There are usually three groups of users interested in working with Quartermaster: open source officers, continuous integration operators, and software developers. Open source officers use documentation produced by Quartermaster to manage compliance of software products. Continuous integration (CI) operators set up software builds that are instrumented with Quartermaster to produce compliance documentation when software packages are created. Software developers integrate Quartermaster into their development setup to monitor compliance and reproduce test results. This tutorial will begin to explain the basics and building blocks of Quartermaster from the perspective of a software developer. The CI operator and open source office perspective will be covered in later articles.

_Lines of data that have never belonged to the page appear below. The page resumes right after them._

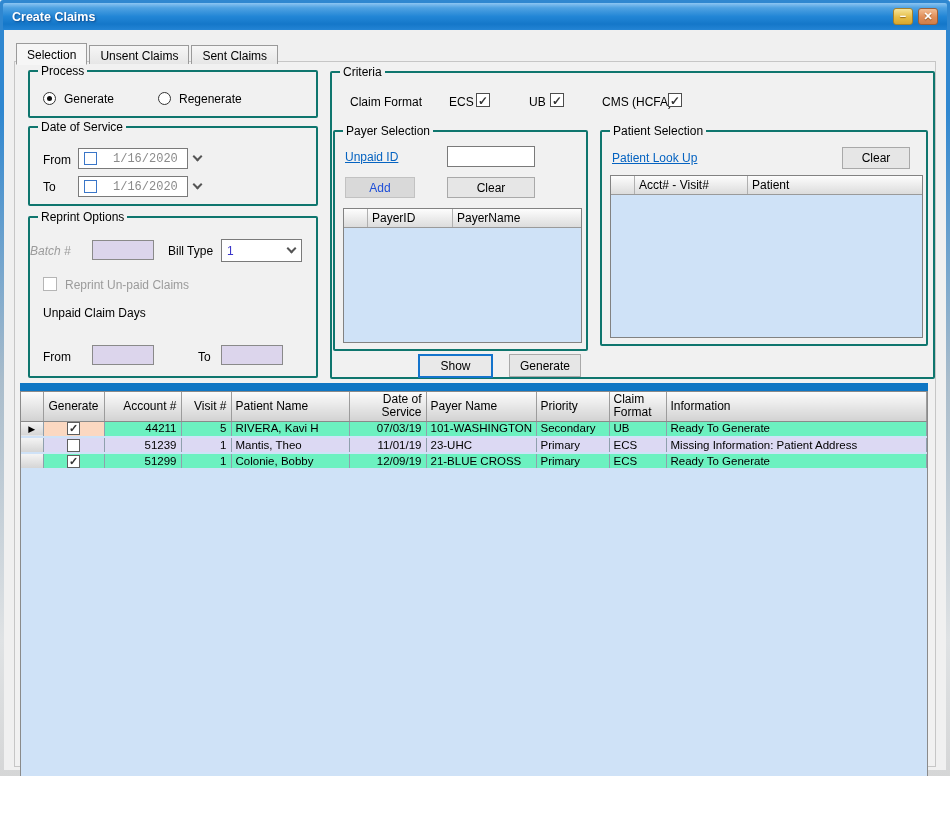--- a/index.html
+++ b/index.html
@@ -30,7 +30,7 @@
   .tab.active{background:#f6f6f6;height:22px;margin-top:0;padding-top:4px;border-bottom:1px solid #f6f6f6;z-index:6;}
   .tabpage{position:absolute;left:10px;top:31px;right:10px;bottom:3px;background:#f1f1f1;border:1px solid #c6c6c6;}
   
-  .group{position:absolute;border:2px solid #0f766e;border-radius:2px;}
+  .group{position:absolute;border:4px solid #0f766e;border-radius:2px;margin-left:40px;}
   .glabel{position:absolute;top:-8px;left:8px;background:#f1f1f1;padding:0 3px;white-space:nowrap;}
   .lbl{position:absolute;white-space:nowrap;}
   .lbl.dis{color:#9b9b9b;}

To execute Quartermaster as part of a software build, the client side tools and the master container image need to be available on the system. Follow the installation instructions to get those installed.
Verify that the client side tools are available by querying the
version of the
> qmstrctl version This is qmstrctl version 0.4
To check that the master image exists, run
> docker images | grep qmstr/master ...
For the remainder of this tutorial, Git, internet access and the basic development tools to build a C library on Linux will be required.
In the next pages you will be guided to build different projects with Quartermaster.
Before even trying to get started with Quartermaster, make sure that the project that is going to be analyzed (we call it the project under analysis) builds properly in your environment. Otherwise it may be difficult later to separate issues with running Quartermaster from regular build errors. We generally recommend to first make sure the project under analysis builds and then add Quartermaster instrumentation in a second step.